Here is simple flowchart from Peter Gostev at Moonpig, whose commentary I always enjoy, on how to navigate genAI hype. I thought it was funny. And accurate!

Since the explosion of genAI, with the attendant piles of money and attention flowing into the area, the amount of hype has been pretty unbelievable. I have not historically found myself with deep interest in a technology while it is in such a frenzied phase. So it’s a novel experience for me to be bombarded with really seductive claims of various AI tools, use cases, and resources, and then, in many cases, disappointment—as reality falls short of the marketing & demos.

Now I try to keep this flowchart in mind whenever I get excited about some claim or another about what the newest genAI tool can do to support my legal practice.

Tips, tools, and tutorials

You have probably run across fair amount of workshops, trainings, guides, etc. being offered on genAI. That might be an understatement. There’s a real content glut at the moment, and I have certainly had a tough time figuring out what is a worthwhile use of my time. At this point, I simply ignore most of these offerings. That’s my coping mechanism. But I’m quite excited about a brief workshop coming up on Saturday.

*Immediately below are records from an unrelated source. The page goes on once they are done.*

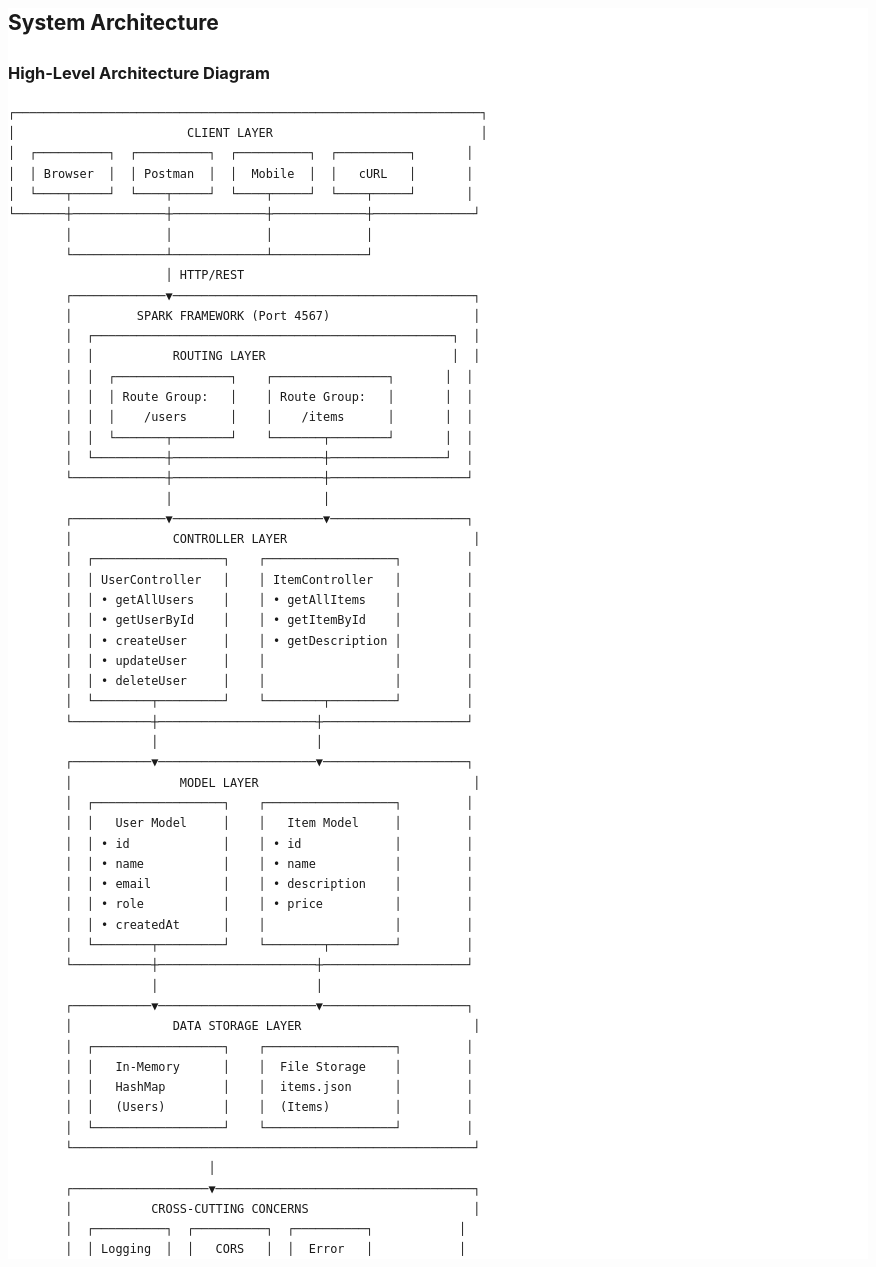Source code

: 
## System Architecture

### High-Level Architecture Diagram

```
┌─────────────────────────────────────────────────────────────────┐
│                        CLIENT LAYER                             │
│  ┌──────────┐  ┌──────────┐  ┌──────────┐  ┌──────────┐       │
│  │ Browser  │  │ Postman  │  │  Mobile  │  │   cURL   │       │
│  └────┬─────┘  └────┬─────┘  └────┬─────┘  └────┬─────┘       │
└───────┼─────────────┼─────────────┼─────────────┼──────────────┘
        │             │             │             │
        └─────────────┴─────────────┴─────────────┘
                      │ HTTP/REST
        ┌─────────────▼──────────────────────────────────────────┐
        │         SPARK FRAMEWORK (Port 4567)                    │
        │  ┌──────────────────────────────────────────────────┐  │
        │  │           ROUTING LAYER                          │  │
        │  │  ┌────────────────┐    ┌────────────────┐       │  │
        │  │  │ Route Group:   │    │ Route Group:   │       │  │
        │  │  │    /users      │    │    /items      │       │  │
        │  │  └───────┬────────┘    └───────┬────────┘       │  │
        │  └──────────┼─────────────────────┼────────────────┘  │
        └─────────────┼─────────────────────┼───────────────────┘
                      │                     │
        ┌─────────────▼─────────────────────▼───────────────────┐
        │              CONTROLLER LAYER                          │
        │  ┌──────────────────┐    ┌──────────────────┐         │
        │  │ UserController   │    │ ItemController   │         │
        │  │ • getAllUsers    │    │ • getAllItems    │         │
        │  │ • getUserById    │    │ • getItemById    │         │
        │  │ • createUser     │    │ • getDescription │         │
        │  │ • updateUser     │    │                  │         │
        │  │ • deleteUser     │    │                  │         │
        │  └────────┬─────────┘    └────────┬─────────┘         │
        └───────────┼──────────────────────┼────────────────────┘
                    │                      │
        ┌───────────▼──────────────────────▼────────────────────┐
        │               MODEL LAYER                              │
        │  ┌──────────────────┐    ┌──────────────────┐         │
        │  │   User Model     │    │   Item Model     │         │
        │  │ • id             │    │ • id             │         │
        │  │ • name           │    │ • name           │         │
        │  │ • email          │    │ • description    │         │
        │  │ • role           │    │ • price          │         │
        │  │ • createdAt      │    │                  │         │
        │  └────────┬─────────┘    └────────┬─────────┘         │
        └───────────┼──────────────────────┼────────────────────┘
                    │                      │
        ┌───────────▼──────────────────────▼────────────────────┐
        │              DATA STORAGE LAYER                        │
        │  ┌──────────────────┐    ┌──────────────────┐         │
        │  │   In-Memory      │    │  File Storage    │         │
        │  │   HashMap        │    │  items.json      │         │
        │  │   (Users)        │    │  (Items)         │         │
        │  └──────────────────┘    └──────────────────┘         │
        └────────────────────────────────────────────────────────┘
                            │
        ┌───────────────────▼────────────────────────────────────┐
        │           CROSS-CUTTING CONCERNS                       │
        │  ┌──────────┐  ┌──────────┐  ┌──────────┐            │
        │  │ Logging  │  │   CORS   │  │  Error   │            │
```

My friend Jonathan Earley has been a reliable and fun resource as I’ve been learning about genAI. I am excited that he is now applying his enthusiasm and expertise to workshops. Not only is he deeply knowledgable in the area and wildly creative in his use of these tools, but he is a seasoned educator who knows how to effectively teach this material. the Boundless workshop is not aimed at lawyers specifically, or even solely business enterprise use cases. But I’m confident that if you tune in you will learn some surprising & useful stuff!

All right y’all, that’s a wrap—See you next month!